But I thought of staying home and rather be left alone only for this day. I just wanted to meditate, and to reach her. Or, perhaps, to forget everything if I could. If only for today.
I can’t help but look back to those years we spent together, especially on special occasions like her birthday. Did I make her happy? Did we have special times together? I admit that I committed my share of some laxity to our relationship. It may be plain absent-mindedness on my part, or may be the lack of means and time. But I always love my wife. I always will. Now I understand what they have always been saying: “You only love the person more when he or she is gone.”
But I have to work in the office today, and the kids have to go to school. And this morning I talked with them and had to explain that their Mom may not be around anymore and we might not be celebrating her birthday as we did before, but we know deep in our heart that we always remember her.
While browsing my file weeks after the burial in August I stumbled upon this letter I wrote for her during her birthday exactly seven years ago. It was purposely unsent because it was part of my journal then. I felt a sharp pang of regret for not giving her the chance to read it. Well, reading it now, it provides me a glimpse or a touching episode of our past together.
November 28, 2004
Dear Rosalie,

I didn’t have the time to go to a department store in EDSA or even in nearby Carriedo Street from my work because days before that, I had been cramming in my review for the entrance exam. And worse, the date of the examination coincides with your birthday today. So please understand why I have to be away from the special lunch you prepared for our visitors from Malate, Ate Tess and Nanay, and my brother Milton who came over from Sampaloc [Manila] to cook my favorite dish dinakdakan. So while you were eating then, I was wracking my rather rusty brain to solve a barrage of difficult questions from the exams, especially problem solving, and abstract and logical reasoning. But I have been thinking that an exam like this coinciding with your special day would, like the proper alignment of the stars, augur a better fortune for both of us.

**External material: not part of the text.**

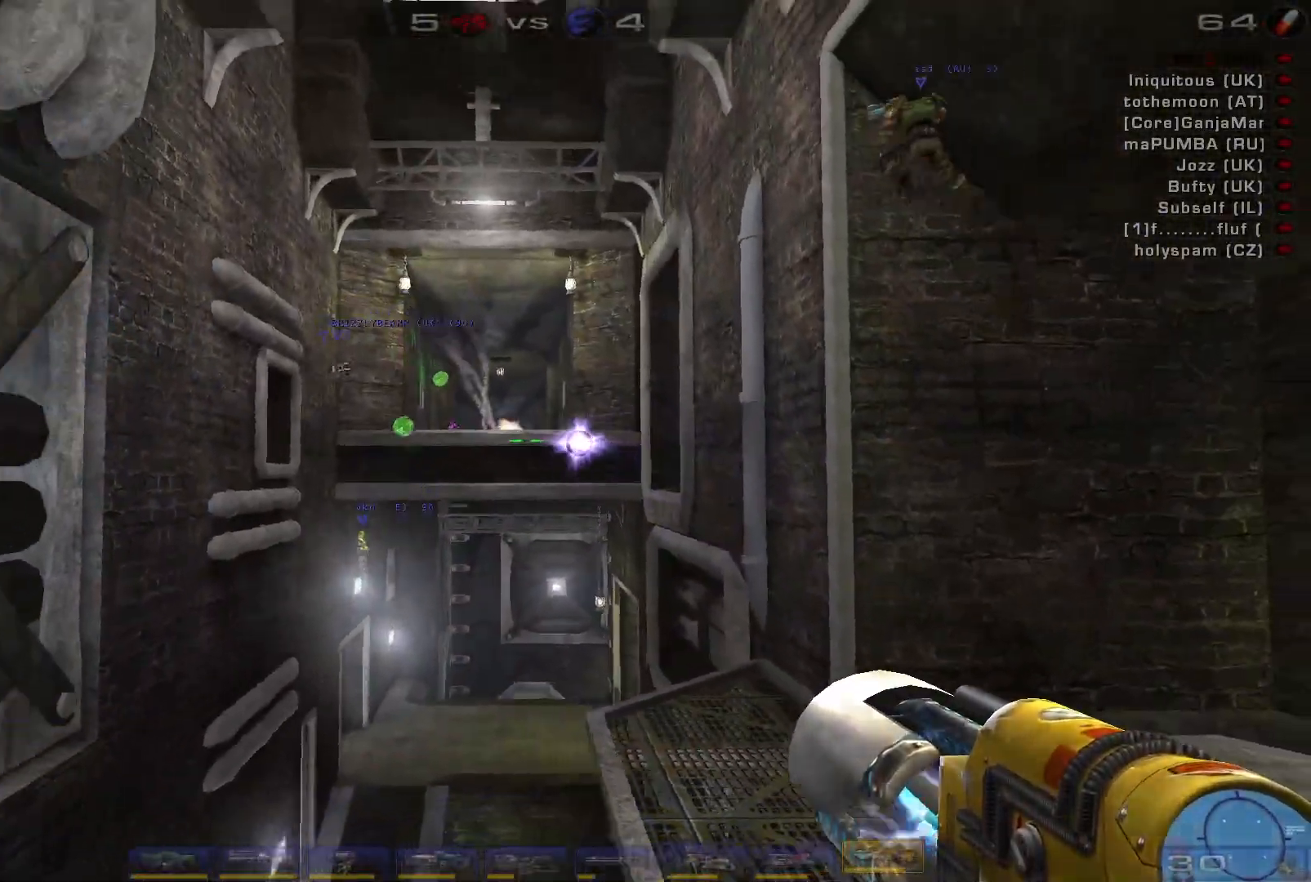
{"keys": ["a", "shift"], "mouse": ["left"], "events": [[67, "w", "down"], [133, "a", "down"], [267, "a", "up"], [300, "mouse_left", "down"], [433, "w", "up"], [467, "a", "down"], [500, "shift", "down"]]}
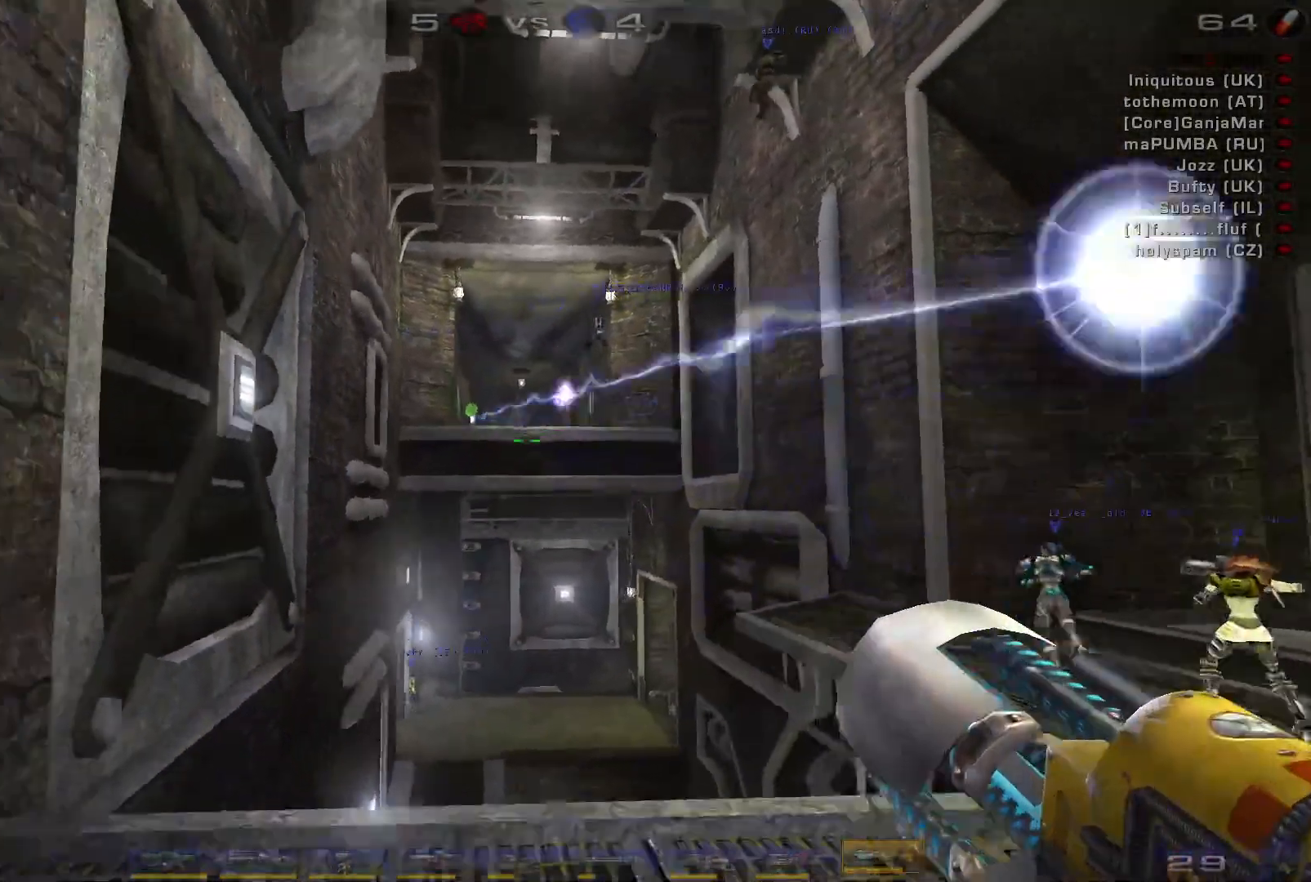
{"keys": [], "mouse": [], "events": [[33, "mouse_left", "up"], [167, "a", "up"], [167, "shift", "up"]]}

I’m very sorry if I couldn’t give you a special present for this occasion. I’ll just make up soon, perhaps, this Christmas or on our wedding anniversary on December 30. Happy birthday, sweetheart!
NEYO
My wife didn’t reach her 39th birthday today. Knowing her condition then, I had been saving for a trip out of town, or to a place of her choice, for just the two of us. But it’s too late now. I already had spent the money I saved for our children’s needs. I had also stopped writing for my journal since middle of 2005, and now those loose pages had become part of a memento that could easily bring those fond memories of my life and that of my kids with her.
I passed the LAE, and enrolled at UP in June 2005 but had to transfer to another school after the first semester. I should have stopped after my short and dismal stint in the premier university, but it was my wife who urged me to continue my studies. Now I am into my last semester before I earned my law degree, but it’s very sad that my wife is no longer here to see me receive my diploma next year. But I know she would gladly wait that day, wherever she is right now. And having thought of this, when I say “Happy Birthday, Sweetheart!” I know she would gladly accept that in spite of my shortcomings.